Come Hugo Chávez in Venezuela e il Frente amplio in Uruguay, anche Evo Morales ha avviato in Bolivia una politica scolastica di rinnovamento, che del resto è richiesta dalla nuova costituzione del 2009.
Rispetto agli altri due paesi latinoamericani la Bolivia si caratterizza per una più alta quota di analfabeti, un sistema scolastico pubblico da rifondare vincendo le resistenze del clero e una molto più marcata eterogeneità etnico-linguistica. Gli “europei” che usano il castigliano (espressione preferita a spagnolo) sono solo il 15 per cento dei nove milioni di abitanti, i meticci sono il 30 per cento, il 45 per cento della popolazione è formato da gruppi indigeni (l’articolo 5 della costituzione ne enumera 37). Questi usano lo spagnolo come seconda lingua, ma restano largamente fedeli alle antiche lingue locali.

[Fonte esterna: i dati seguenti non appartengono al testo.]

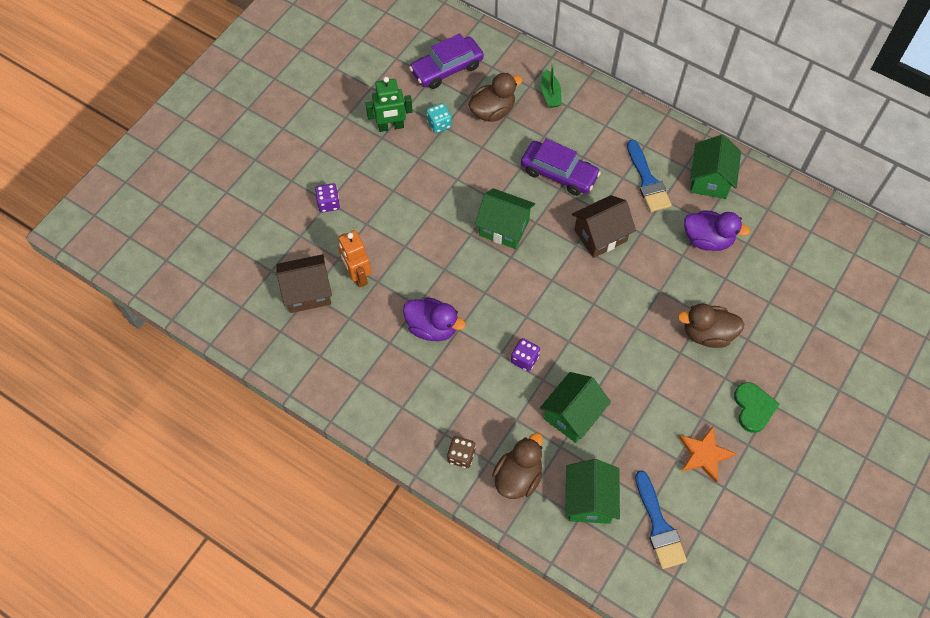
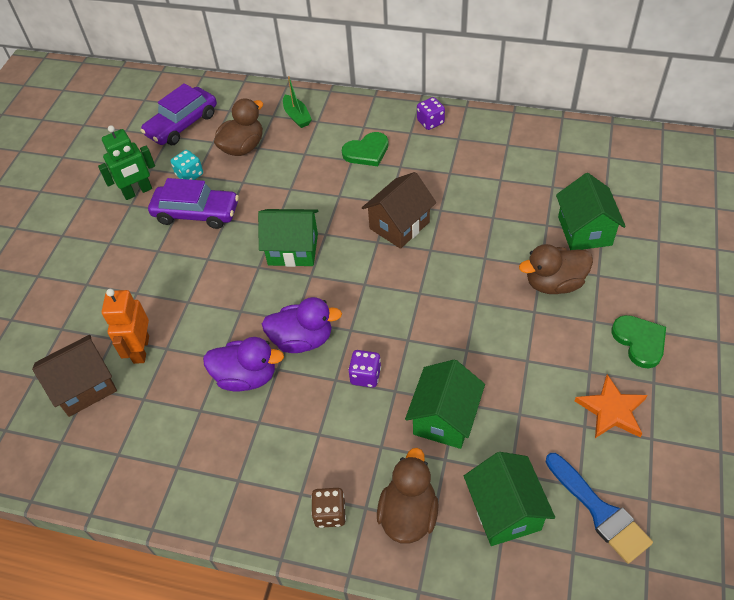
camera: 15 degrees left, 10 degrees down
purple dice [315,183,340,212] -> purple dice moved to [417,97,445,130]
orange robot [338,230,372,288] -> orange robot turned 45 degrees clockwise [102,289,149,364]
purple car [521,139,601,196] -> purple car moved to [148,178,239,229]
blue brush [627,140,672,212] -> none
purple duck [684,211,750,251] -> purple duck moved to [262,297,342,353]
green house [690,134,741,199] -> green house moved to [556,173,626,250]
none -> green heart [342,132,389,166]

Emergono sugli altri i quasi due milioni di aymara e i quasi tre milioni di quechua. La Ley de educación approvata nel dicembre 2010 riordina le scuole in un ciclo di base di otto anni e uno superiore di quattro, chiede il coinvolgimento delle comunità locali nel funzionamento delle scuole e tra le sue finalità (decolonizzazione, inclusione, equità di genere, educazione interculturale, creazione di una scuola superiore per la formazione di insegnanti) assegna grande spazio all’insegnamento delle lingue indigene: prima lingua e lo spagnolo seconda dove sono dominanti, seconda lingua a integrare l’insegnamento in castigliano dove sono in declino.